◊ “Kut’ül Amare” adlı yeni projeniz için ne kadar
zamandır çalışıyorsunuz?
- “Kut’ül Amare” ile ilgili çalışmaya iki yıl önce başladık. Bunun
6-7 ayı kaynakları okumak, dönemin ruhunu anlamak, I. Dünya
Savaşı’na Osmanlı Devleti’nin neden girdiğini algılamak ve Irak’ta
neler oldu araştırmalarıyla geçti.
◊ Bütün kaynakları sen mi okuyorsun?
- Ben tarih mezunuyum. Kendi tasarlamadığım hiçbir projeye
giremiyorum. Mutlaka ruhen ve vicdanen kendimi hazırlamam gerektiği
ile ilgili bir iç konsantrasyonum var. İlk başta tamamen ben
okuyorum.
Sonra danışmanları belirliyoruz. Bu sürede yazdığım hikayeyi
resmettiriyorum. Sanat yönetmenleri, kostüm tasarımcıları ve diğer
senaryo ekipleri ile ortak hayal kuralım ki aynı dili konuşalım.
“Diriliş”te de aynısını yaptık “Kut’ül Amare”de de.
Kendi yetiştirdiğim bir asistan ekibim var. 3-4 yıldır yazım grubu
olarak birlikte çalışıyoruz.
◊ Kaç asistanın var?
- “Diriliş”te de iki asistanım var “Kut’ül Amare”de de. Biri Atilla
Engin diğeri de eşim. “Diriliş”te bütün proje tasarımında eşim
bizimle beraberdi. Eşim ilk başta asistan olarak başladı. 10 bölüm
asistan olarak devam etti ve sonra onu senaryo ekibine aldım.
Müthiş yetenekli. Bu kadarını beklemiyordum. “Kut’ül Amare”nin
proje tasarımında da yer aldı. Benim ruhumu tanıyor. İktisatçı
olduğu için de senaryonun matematiğini çok iyi çözebiliyor. Sonuçta
senaryo hem duygu hem de matematik işi. O anlamda Zeynep Hanım’ın
bana çok büyük katkısı oluyor.
◊ Çocuğunuz var mı?
- Evet, 22 aylık. Adı Alparslan. “Diriliş”e başladığımız 2014
yılında, projeyi tasarlarken nişanlandık sonrasında da evlendik. 6
ay boyunca neredeyse her gün 3 saatlik uykuyla durdum. İş tutacak
mı tutmayacak mı diye. Bir de sektöre yeni girmiştik. Kimse
inanmıyordu böyle bir iş yapacağımıza. İlk bölümünün yayınlandığı
10 Aralık günü sosyal medyada dünya birincisi olduk. Reytinglerde
de birinciydik.
◊ İnsanların tepkisi nasıldı?

——————

▶ **Sorun**: Röportajdan, "Sonra danışmanları belirliyoruz." sözlerinin geçtiği yerden başlayıp "aynı dili konuşalım." sözlerinden sonra biten kısmı aynen aktarır mısınız?

——————

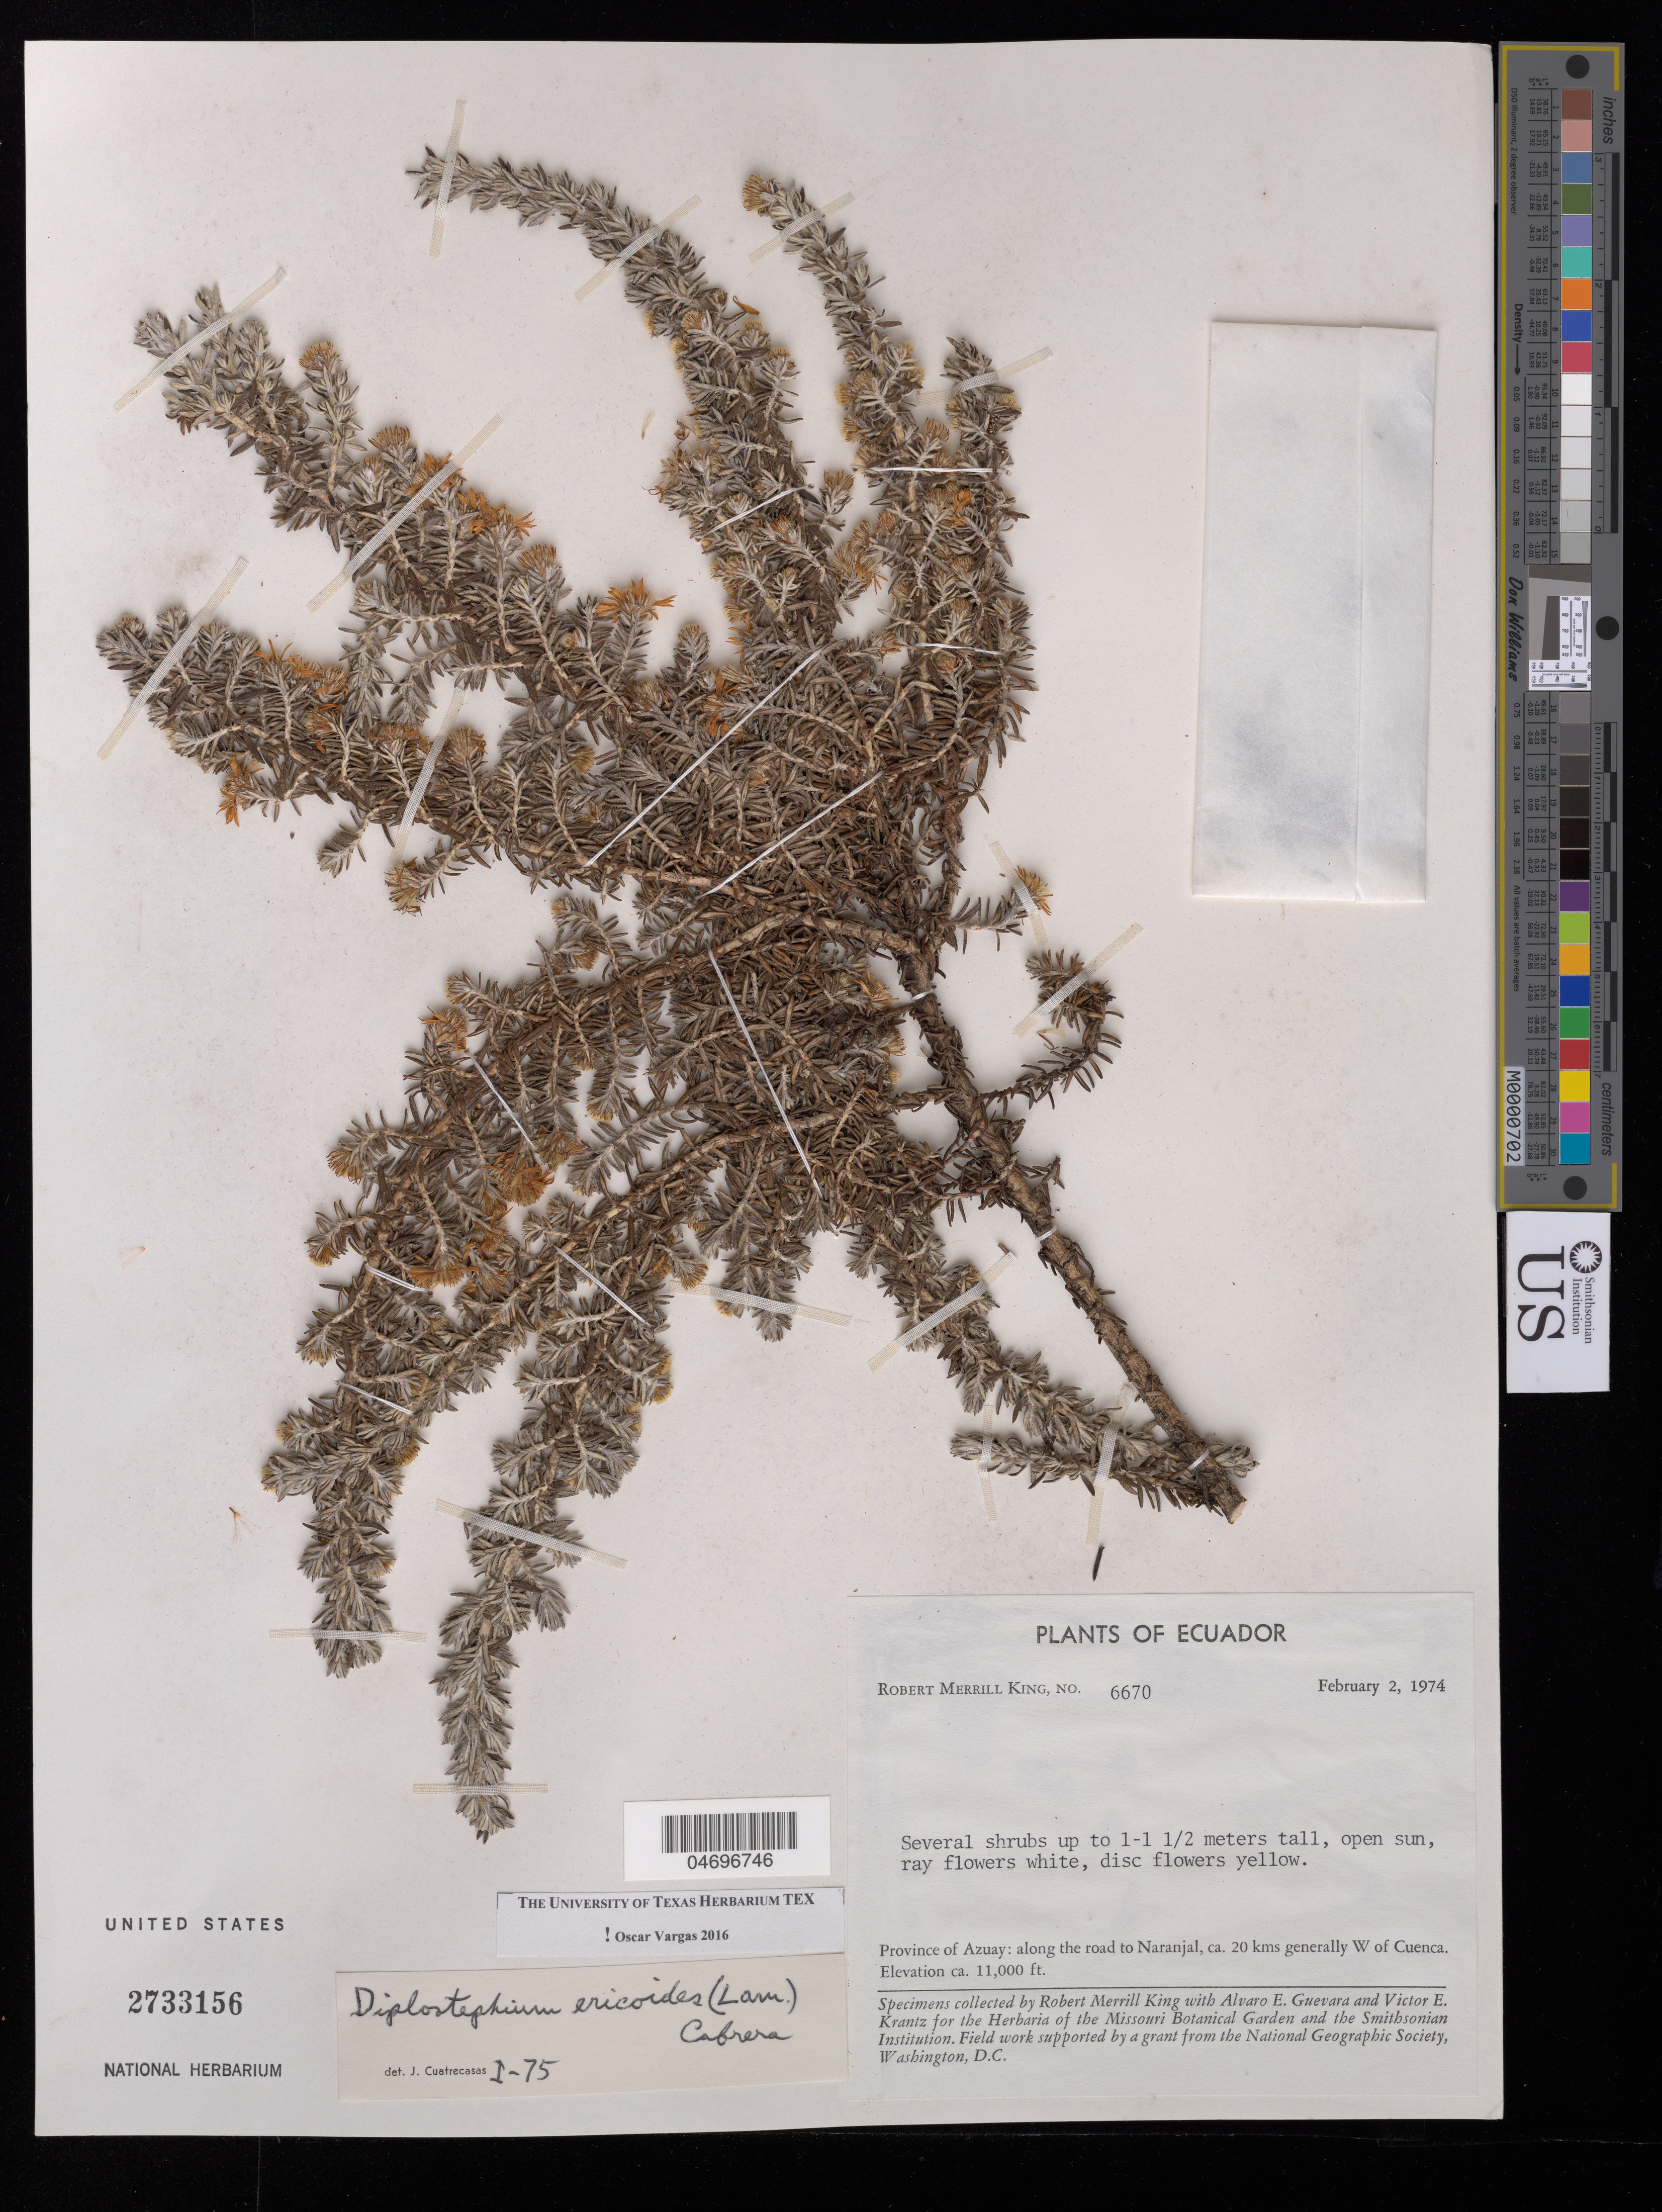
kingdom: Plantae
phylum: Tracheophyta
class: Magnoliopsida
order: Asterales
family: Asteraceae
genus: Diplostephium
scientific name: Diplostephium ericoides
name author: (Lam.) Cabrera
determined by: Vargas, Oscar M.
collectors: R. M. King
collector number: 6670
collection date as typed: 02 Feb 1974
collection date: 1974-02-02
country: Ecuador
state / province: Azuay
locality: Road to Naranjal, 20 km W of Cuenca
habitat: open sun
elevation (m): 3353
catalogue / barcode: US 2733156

——————

▶ **Yazılı yanıt**:
Sonra danışmanları belirliyoruz. Bu sürede yazdığım hikayeyi
resmettiriyorum. Sanat yönetmenleri, kostüm tasarımcıları ve diğer
senaryo ekipleri ile ortak hayal kuralım ki aynı dili konuşalım.